> **Work required**: Rewrite the lines of every entry below, replacing "phylum" with "division" and keeping everything else the same. Leave out the pictures.

> **Rows**:

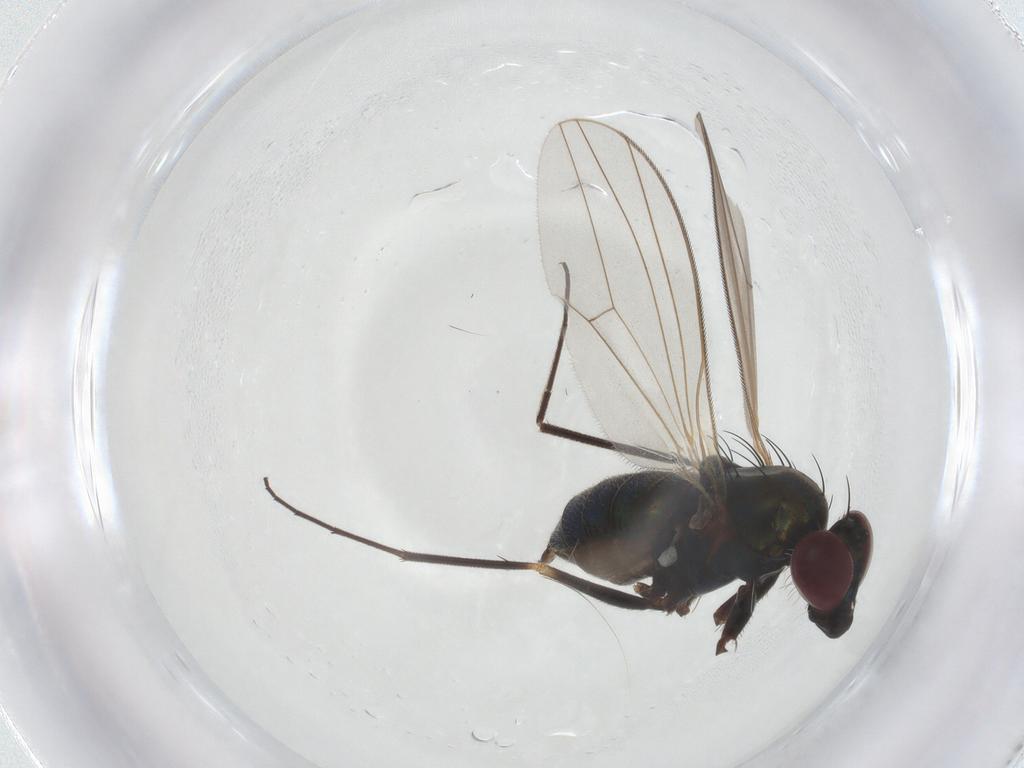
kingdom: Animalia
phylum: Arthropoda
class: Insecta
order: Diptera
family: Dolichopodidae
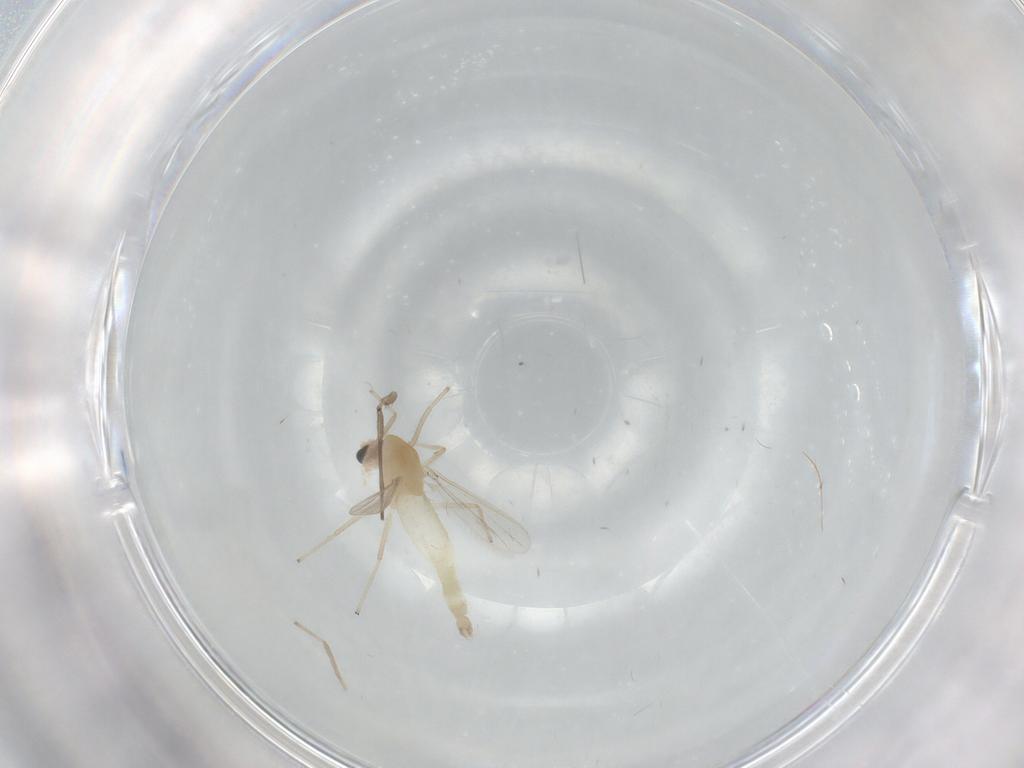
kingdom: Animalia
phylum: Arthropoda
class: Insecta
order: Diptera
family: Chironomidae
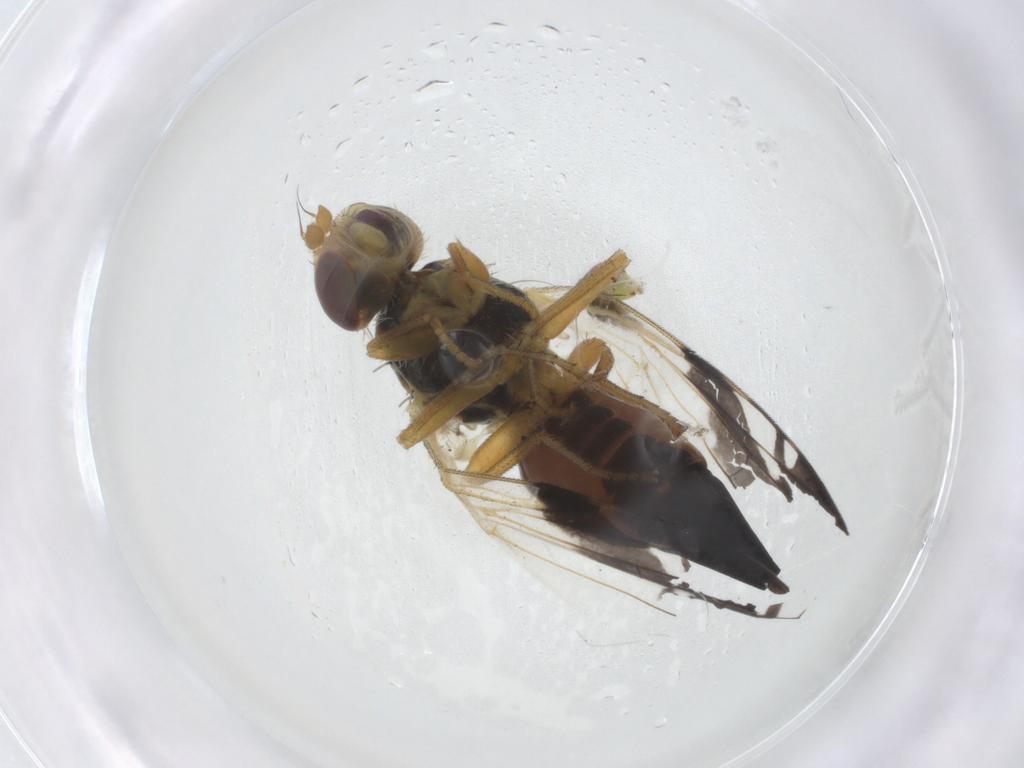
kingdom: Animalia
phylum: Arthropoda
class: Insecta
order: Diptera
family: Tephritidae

> **The answer**:
kingdom: Animalia
division: Arthropoda
class: Insecta
order: Diptera
family: Dolichopodidae
kingdom: Animalia
division: Arthropoda
class: Insecta
order: Diptera
family: Chironomidae
kingdom: Animalia
division: Arthropoda
class: Insecta
order: Diptera
family: Tephritidae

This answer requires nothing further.